He estado echándole un vistazo a los artículos sobre regalos de San Valentín que he escrito últimamente y me he dado cuenta de una cosa: las tres cosas que más me gustan son las que me han convertido en un cínico: el vino, las mujeres y la vida han hecho de mí lo que no quería ser. Bueno: mi cuñado también me ha echado una manita.
Creo, de hecho, que mi “sanvalentinofobia” data de uno de los primeros catorces de febrero que ese mastuerzo compartió –es un decir- con mi hermana. Le regaló un anillo que no se podía permitir. Hasta ahora, todo bien. Pero lo que me hizo desearle el infierno de los idiotas fueron sus palabras.
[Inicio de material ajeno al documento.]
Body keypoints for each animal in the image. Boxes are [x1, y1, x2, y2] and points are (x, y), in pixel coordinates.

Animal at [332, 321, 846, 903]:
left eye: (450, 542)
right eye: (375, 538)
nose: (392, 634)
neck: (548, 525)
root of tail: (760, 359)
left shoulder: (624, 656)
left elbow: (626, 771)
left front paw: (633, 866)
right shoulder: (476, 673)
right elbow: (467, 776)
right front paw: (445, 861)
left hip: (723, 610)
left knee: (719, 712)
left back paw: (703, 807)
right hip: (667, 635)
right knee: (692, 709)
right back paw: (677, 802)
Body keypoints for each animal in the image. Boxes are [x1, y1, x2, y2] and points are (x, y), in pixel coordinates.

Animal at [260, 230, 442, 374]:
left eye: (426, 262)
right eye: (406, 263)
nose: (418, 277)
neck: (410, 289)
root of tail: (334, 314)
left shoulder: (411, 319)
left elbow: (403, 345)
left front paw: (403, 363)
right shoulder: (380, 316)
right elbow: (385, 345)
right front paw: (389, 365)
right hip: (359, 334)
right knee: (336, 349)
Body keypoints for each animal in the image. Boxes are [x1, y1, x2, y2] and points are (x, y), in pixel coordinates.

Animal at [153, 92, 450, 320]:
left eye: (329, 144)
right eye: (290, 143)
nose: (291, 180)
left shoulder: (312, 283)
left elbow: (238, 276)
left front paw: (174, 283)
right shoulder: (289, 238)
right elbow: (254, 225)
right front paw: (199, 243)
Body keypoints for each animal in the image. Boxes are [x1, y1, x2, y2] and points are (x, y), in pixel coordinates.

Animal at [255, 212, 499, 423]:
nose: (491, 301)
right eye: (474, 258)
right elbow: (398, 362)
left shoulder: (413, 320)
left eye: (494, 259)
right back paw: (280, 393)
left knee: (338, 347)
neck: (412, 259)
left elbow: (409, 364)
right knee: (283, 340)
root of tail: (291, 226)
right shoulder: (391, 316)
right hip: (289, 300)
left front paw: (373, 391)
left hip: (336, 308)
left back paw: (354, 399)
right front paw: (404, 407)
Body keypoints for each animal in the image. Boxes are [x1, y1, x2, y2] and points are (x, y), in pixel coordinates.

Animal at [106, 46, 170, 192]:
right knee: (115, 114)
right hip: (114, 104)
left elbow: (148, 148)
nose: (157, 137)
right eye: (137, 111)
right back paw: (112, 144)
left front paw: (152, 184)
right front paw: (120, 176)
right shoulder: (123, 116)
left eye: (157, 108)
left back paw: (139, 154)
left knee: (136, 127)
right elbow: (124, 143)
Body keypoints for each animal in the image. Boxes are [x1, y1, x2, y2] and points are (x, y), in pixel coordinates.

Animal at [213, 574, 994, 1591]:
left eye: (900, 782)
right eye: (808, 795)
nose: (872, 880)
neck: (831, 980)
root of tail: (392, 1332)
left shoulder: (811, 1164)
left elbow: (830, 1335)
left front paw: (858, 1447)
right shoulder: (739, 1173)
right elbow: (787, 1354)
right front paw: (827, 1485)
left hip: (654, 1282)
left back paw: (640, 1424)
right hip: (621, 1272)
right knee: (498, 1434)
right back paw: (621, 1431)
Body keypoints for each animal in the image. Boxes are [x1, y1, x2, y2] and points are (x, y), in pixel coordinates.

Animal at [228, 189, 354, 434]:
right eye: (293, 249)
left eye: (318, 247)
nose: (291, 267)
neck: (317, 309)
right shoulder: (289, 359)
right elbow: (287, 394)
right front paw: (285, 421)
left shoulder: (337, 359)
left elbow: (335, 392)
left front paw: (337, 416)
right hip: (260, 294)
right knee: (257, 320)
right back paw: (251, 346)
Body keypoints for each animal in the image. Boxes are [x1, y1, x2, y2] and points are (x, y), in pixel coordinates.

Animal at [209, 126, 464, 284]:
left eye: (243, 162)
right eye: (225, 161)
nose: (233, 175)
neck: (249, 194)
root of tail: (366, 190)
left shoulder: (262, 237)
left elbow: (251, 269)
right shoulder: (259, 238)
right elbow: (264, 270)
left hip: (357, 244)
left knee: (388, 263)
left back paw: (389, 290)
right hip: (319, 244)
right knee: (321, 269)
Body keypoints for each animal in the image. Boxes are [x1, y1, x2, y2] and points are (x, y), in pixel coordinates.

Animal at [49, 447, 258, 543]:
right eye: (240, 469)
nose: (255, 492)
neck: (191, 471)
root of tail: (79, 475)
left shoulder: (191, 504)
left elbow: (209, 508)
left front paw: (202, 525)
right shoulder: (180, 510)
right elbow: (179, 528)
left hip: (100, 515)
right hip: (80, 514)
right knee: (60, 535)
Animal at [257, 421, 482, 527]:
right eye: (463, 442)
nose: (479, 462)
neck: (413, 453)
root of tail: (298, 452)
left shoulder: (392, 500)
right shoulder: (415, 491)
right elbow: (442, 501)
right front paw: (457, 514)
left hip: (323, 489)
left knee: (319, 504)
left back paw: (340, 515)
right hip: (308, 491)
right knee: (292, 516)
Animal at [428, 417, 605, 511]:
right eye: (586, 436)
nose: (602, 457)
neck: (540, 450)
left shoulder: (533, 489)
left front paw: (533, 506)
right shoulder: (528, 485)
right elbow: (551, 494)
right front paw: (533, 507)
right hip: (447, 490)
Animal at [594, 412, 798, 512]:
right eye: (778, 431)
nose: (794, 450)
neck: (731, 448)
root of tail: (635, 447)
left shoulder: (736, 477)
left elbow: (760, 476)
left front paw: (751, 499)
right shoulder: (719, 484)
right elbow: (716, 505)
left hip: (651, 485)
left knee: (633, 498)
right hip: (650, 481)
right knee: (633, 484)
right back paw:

-Verás qué guapa vas a ir y cómo te va a envidiar todo el mundo –dijo el muy lameluzo, una frase lapidaria que luego redondearía con un- a ver qué novio te ha comprado nunca un anillo así de caro.
Hay matices
A ver, pestruzo: ¿le comprabas el anillo para decirle que la querías o para que todos vieras cuánto la querías? Hay matices, aunque tu cerebro, prueba de que no todos los seres humanos han evolucionado más allá de obtener un pulgar oponible, puede no apreciarlos.
No soporto a los que tienen pareja para lucirla, para decir “mi novia es la más guapa y además le compro los regalos más caros porque he triunfado en la vida y porque yo lo valgo y no me apetece gastarme el dinero en champú”.
Capullos por florecer
Creo que acabo de retratar a mi cuñado en el párrafo anterior. Es de esos capullos por florecer que el día de San Valentín por la mañana le mandan rosas a su respectiva; por la tarde se tiran a ver el partido en el sofá con una cerveza y un bol de panchitos que su mujer, devota, rellena cada cuarto de hora y por la noche la llevan a restaurante (una vez al año no hace daño) que no pueden permitirse y le regalan una joya que van a tener que pagar a plazos. Entre la bipolaridad y la cretinez, vamos.
Me estoy apercibiendo de que, del triunvirato que me ha vuelto un cínico se van a caer las mujeres y voy a incorporar la manera de querer de algunos, que aman y cuidan a su pareja según sea San Valentín o San Güich de la Buena Mesa. El amor es cosa de 365 días al año, 366 si es bisiesto.
Sólo debe dejar de adorarse a la pareja los 32 de febrero, de modo que San Valentín no sea sino un hito, sino un día como otro cualquiera en el que la pareja celebre un recordatorio de su amor, pero no que por ser ese día se quiera más.